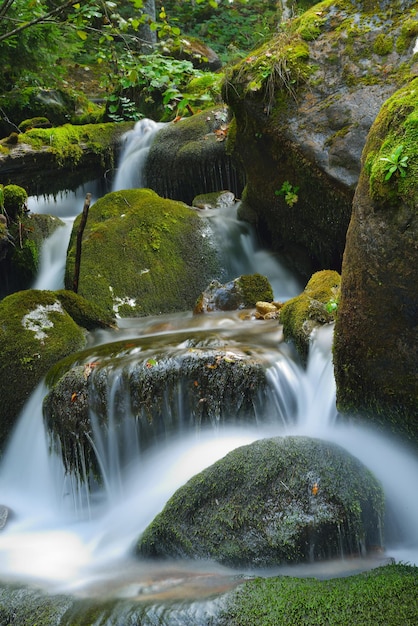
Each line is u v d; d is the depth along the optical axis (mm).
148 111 10906
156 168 8734
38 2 6984
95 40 13930
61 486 4566
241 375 4203
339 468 3279
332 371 4082
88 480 4438
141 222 6938
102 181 9523
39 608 3074
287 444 3402
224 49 16188
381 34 6055
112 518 4090
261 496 3262
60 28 9945
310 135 5957
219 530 3268
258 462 3354
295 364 4430
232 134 7098
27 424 4953
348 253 3506
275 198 6637
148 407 4309
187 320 5797
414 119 3176
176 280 6641
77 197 9422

** WORK INSTRUCTION **
Return the data exactly. Do not carry over any images.

** RESPONSE AREA **
Each line is u v d; d is the depth along the optical axis (mm).
148 111 10906
156 168 8734
38 2 6984
95 40 13930
61 486 4566
241 375 4203
339 468 3279
332 371 4082
88 480 4438
141 222 6938
102 181 9523
39 608 3074
287 444 3402
224 49 16188
381 34 6055
112 518 4090
261 496 3262
60 28 9945
310 135 5957
219 530 3268
258 462 3354
295 364 4430
232 134 7098
27 424 4953
348 253 3506
275 198 6637
148 407 4309
187 320 5797
414 119 3176
176 280 6641
77 197 9422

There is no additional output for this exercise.